Então, ele acrescentou:
— Mas eu não vou voltar para a casa dos Dursley.
Ela sorriu animadamente.
— Você não precisa. O Professor Dumbledore disse que você já passou lá o tempo que precisava e que você poderia ficar na Toca ou aqui, se você preferir — o nariz dela se torceu indicando que ela estava confusa. — O que ele quis dizer com tempo necessário na casa dos Dursley?
Harry encolheu os ombros.
— Lá eu estou a salvo de Voldemort. Alguma coisa a ver com o sangue da minha mãe e com a minha tia evitando que ele me machuque enquanto eu estiver lá.
Os olhos dela se acenderam em entendimento.
— Claro, por quê eu não pensei nisso antes? Foi sua mãe que te salvou e sua tia é irmã dela. Agora tudo faz sentido.
Harry bocejou longamente.
— Me desculpa, Harry. Você deve estar muito cansado. Afinal, tá muito tarde.
Ele balançou de leve a cabeça afirmativamente e passou a mão pelo cabelo.
— E quando é que a minha casa vai ser invadida?
— Não vai — ela respondeu cuidadosamente. — O Professor Dumbledore disse que tá tudo bem se você precisar ficar algum tempo sozinho pra pôr as coisas em ordem, mas ele perguntou se eu ia ficar com você ou se o Rony teria ao menos um de nós dois com ele.
Isso o deixou surpreso. Hermione ainda não tinha dezesseis anos. Dois adolescentes sozinhos em uma casa imapeável?
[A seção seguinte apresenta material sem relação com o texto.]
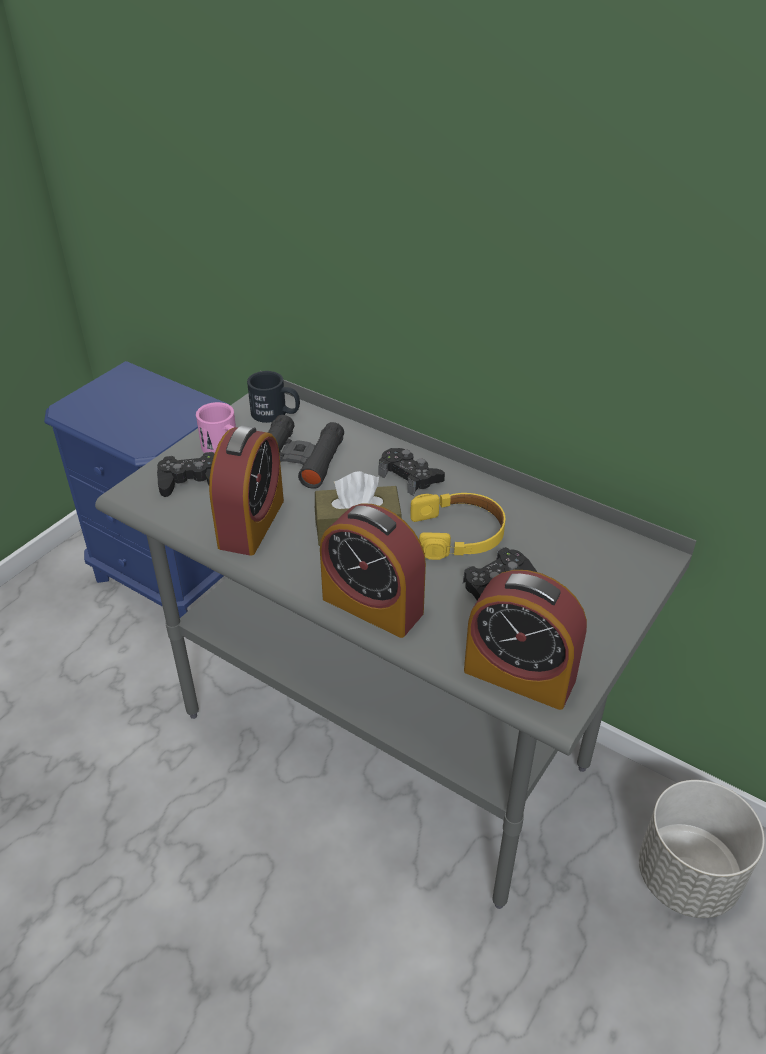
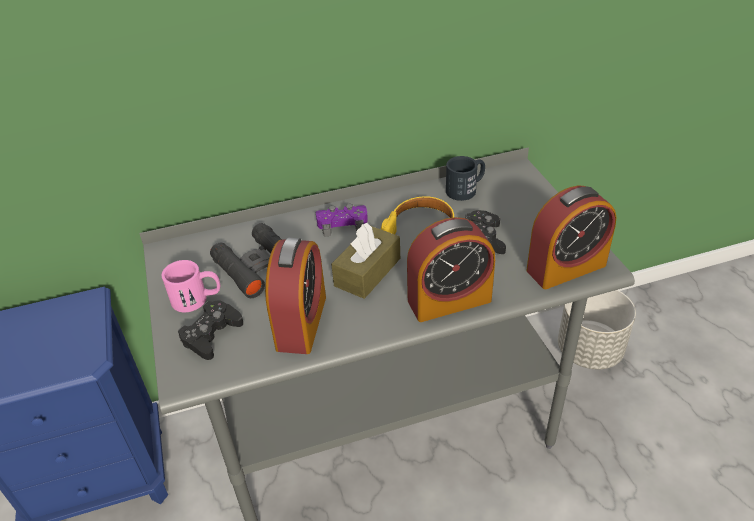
camera: 50 degrees left, 0 degrees up
alarm clock [209,425,284,556] -> alarm clock turned 45 degrees clockwise [265,238,326,354]
black mug [247,371,300,423] -> black mug moved to [446,156,485,201]
black game controller [379,448,445,496] -> purple game controller [316,204,368,237]

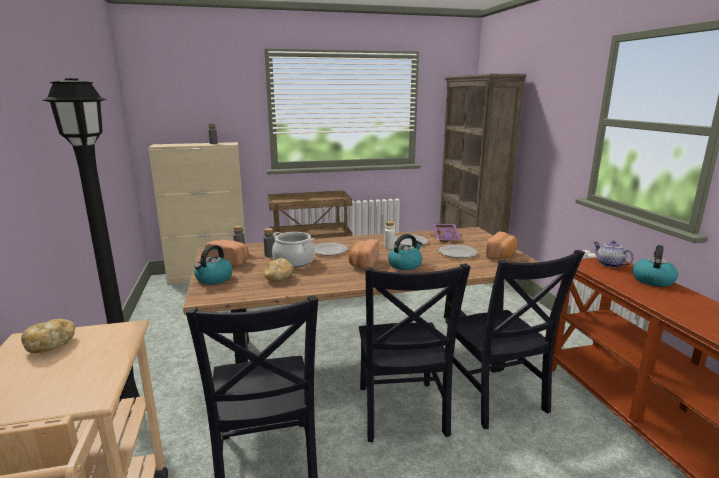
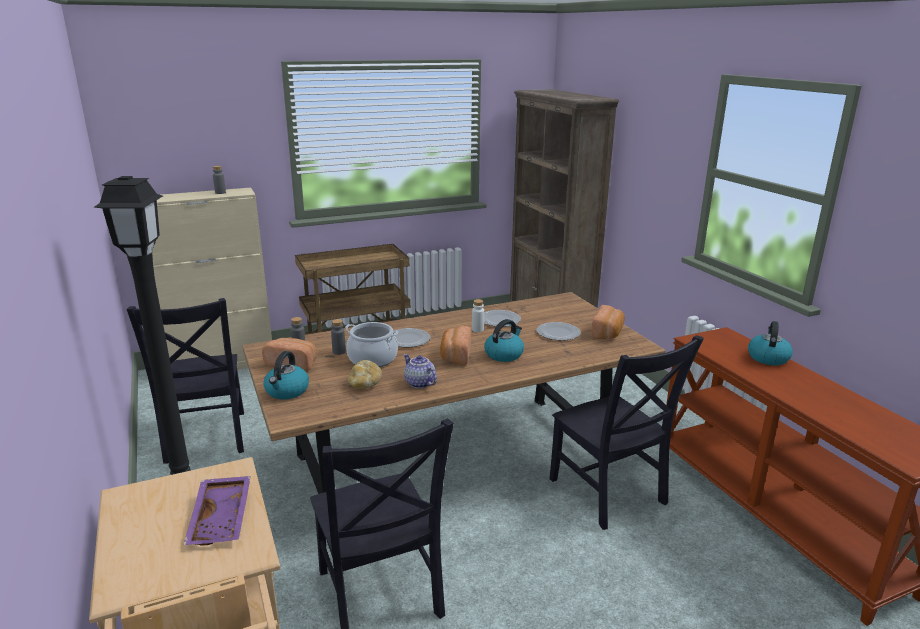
camera: 10 degrees left, 5 degrees up
bread [21,319,75,353] -> none
black chair [359,264,471,443] -> black chair moved to [127,298,244,464]
purple tray [433,224,461,242] -> purple tray moved to [184,476,251,546]
teapot [593,241,634,268] -> teapot moved to [404,354,437,388]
— Pode tirar esse olhar do rosto, Harry Potter. O Professor sabe que nós somos apenas amigos e que nada de mais vai acontecer. Ele disse para os meus pais que nós íamos ser vigiados e eles confiam nele.
Ele esqueceu o assunto e se levantou.
— Vem. Vou te mostrar onde estão os lençóis limpos. Nós dois precisamos dormir.